We disembarked from the number 27 bus and found ourselves in Princess Street. It really is the most beautiful street, with the wonderful Princess Street Gardens on one side and on the other side, shops still housed in the beautiful buildings that are famous throughout the world. In spite of the colder weather having arrived, the street was still busy with shoppers and we decided it was time to venture further, to slightly less busy places.
With a keen interest in saving the planet, like most folk these days, I have taken a liking to recycling. Not just plastic bottles and the like, but furniture and other larger items. I’ve always loved antiques and curiosities and the furniture our grannies used to have but due to this love not being shared by all of the household, I invariably don’t get my way. However, now it’s all the rage and growing in popularity, with many more people seeing the point to repairing rather than replacing. So, without hesitation, I made my way down Leith Walk as I sought out The Edinburgh Remakery who, in their website, say Learn, Fix, Shop. https://www.edinburghremakery.org.uk/
Basically, you can go there for lessons to learn how to repair all manner of things or you can just get your broken things repaired at a reasonable cost or you can purchase the things that they sell there. It’s very impressive, the work that they do there; inclusive and benefits the whole community.
What is the Edinburgh Remakery? The Edinburgh Remakery is a social enterprise, community repair hub and second-hand shop based in the Leith area of Edinburgh. Our vision is to create an alternative to a disposable society by making repair education accessible to all, to build a stronger, waste-free community and support vulnerable people within our city. We run workshops and teach different repair techniques and skills around sewing and textiles, IT, phones and computers, and furniture and woodwork. We also refurbish and upcycle second-hand furniture items, textiles, and IT equipment, rescuing these from becoming waste and giving them a new lease of life. We then sell these quality and affordable refurbished items at the Edinburgh Remakery.
This had taken more time that we thought it would. If you ever feel like walking down to the end of Leith Walk, I suggest sensible shoes; it’s a long street. The good thing, though, about walking there is you give yourself the chance to see what’s on offer. Edinburgh Art Shop http://www.edinburghartshop.co.uk/ proved to be a real Aladdin’s cave for the budding artist and we managed to purchase a few goodies there that will keep us busy on a rainy day.

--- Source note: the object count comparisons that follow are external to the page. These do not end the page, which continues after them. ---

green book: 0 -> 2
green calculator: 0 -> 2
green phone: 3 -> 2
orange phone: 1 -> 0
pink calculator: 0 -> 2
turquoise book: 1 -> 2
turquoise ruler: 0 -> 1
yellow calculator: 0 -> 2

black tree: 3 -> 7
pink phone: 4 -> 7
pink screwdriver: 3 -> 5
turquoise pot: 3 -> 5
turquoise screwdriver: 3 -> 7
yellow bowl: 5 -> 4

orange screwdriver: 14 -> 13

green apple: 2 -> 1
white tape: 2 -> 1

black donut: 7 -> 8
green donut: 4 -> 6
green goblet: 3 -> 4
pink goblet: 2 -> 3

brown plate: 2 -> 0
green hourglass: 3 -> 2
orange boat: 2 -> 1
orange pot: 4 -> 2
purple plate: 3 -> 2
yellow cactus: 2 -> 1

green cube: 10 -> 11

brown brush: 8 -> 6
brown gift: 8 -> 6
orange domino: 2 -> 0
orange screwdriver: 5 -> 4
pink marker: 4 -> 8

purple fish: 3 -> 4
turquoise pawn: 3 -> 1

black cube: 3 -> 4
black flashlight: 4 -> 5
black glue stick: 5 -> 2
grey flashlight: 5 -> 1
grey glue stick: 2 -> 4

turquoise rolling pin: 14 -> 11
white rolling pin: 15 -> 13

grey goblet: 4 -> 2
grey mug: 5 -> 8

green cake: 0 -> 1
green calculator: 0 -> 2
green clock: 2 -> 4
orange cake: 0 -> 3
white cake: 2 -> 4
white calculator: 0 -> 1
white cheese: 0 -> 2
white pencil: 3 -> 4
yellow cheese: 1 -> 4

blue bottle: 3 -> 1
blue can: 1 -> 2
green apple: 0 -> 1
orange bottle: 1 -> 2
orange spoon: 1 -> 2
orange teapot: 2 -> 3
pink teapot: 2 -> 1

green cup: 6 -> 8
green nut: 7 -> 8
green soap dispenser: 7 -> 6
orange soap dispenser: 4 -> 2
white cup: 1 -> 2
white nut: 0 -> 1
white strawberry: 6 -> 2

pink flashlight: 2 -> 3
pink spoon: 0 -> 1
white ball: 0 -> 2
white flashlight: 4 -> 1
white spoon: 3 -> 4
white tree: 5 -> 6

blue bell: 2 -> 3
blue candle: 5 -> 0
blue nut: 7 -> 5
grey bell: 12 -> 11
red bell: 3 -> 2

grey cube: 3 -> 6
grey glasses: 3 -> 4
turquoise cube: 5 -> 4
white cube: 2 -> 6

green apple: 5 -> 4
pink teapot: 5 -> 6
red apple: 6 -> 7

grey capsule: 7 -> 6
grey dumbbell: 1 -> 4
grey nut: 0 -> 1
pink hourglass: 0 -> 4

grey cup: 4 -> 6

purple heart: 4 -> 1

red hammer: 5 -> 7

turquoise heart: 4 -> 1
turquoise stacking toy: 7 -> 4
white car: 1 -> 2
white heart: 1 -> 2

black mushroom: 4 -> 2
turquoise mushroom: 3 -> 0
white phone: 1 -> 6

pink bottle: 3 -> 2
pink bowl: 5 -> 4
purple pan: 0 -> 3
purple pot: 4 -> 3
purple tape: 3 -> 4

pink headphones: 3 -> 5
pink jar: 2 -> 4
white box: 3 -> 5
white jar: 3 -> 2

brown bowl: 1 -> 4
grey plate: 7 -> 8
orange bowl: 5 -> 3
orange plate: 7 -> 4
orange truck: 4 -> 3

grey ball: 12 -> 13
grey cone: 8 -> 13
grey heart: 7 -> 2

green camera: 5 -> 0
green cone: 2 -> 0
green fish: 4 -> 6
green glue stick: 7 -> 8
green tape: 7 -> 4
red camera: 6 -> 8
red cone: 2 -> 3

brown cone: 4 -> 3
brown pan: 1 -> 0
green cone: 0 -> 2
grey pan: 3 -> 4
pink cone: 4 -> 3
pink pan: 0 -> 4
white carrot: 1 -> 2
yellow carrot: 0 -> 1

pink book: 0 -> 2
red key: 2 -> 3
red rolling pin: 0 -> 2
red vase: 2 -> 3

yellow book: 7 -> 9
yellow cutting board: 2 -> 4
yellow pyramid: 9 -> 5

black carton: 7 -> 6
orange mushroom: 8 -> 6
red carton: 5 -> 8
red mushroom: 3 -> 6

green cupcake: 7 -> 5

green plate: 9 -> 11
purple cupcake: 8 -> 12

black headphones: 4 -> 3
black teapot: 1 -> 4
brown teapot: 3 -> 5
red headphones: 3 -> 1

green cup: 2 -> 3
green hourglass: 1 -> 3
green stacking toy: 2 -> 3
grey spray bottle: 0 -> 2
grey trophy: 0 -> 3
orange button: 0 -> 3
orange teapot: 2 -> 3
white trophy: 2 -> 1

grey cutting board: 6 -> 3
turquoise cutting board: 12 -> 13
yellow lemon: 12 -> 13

Shopping all done, we decided we needed food so, as we travelled back towards Princess Street, we looked at the various places offering an array of world foods. We didn’t know what we fancied but eventually came across Slum Dog https://slumdogdelivered.com/ , a takeaway with a small seating area that advertised Indian food. The premises looked unpretentious and we hoped the food would be the same. We weren’t disappointed; delicious, freshly cooked food came to our table. The price was very reasonable and the portions so large that we had to take some home and the waiter was the friendliest man ever; he couldn’t do enough for us. What more do you want when you eat out?
Our bellies filled, doggy bag in hand, we decided it was now time to retire and call it a day. Back to Princess Street to try to find the bus back to Polwarth; this was harder than it seemed. We walked along Princess Street and went from one bus stop to another until we were at the end and we still hadn’t unravelled the mysteries of bus catching to go back to our starting point. But, at last, we found a bus stop on Lothian Road and a very nice woman who advised us that our desired chariot would be along shortly. We even managed to download the Transport for Edinburgh app under her friendly supervision which came in very handy indeed. All in all, a good day with lots of good discoveries.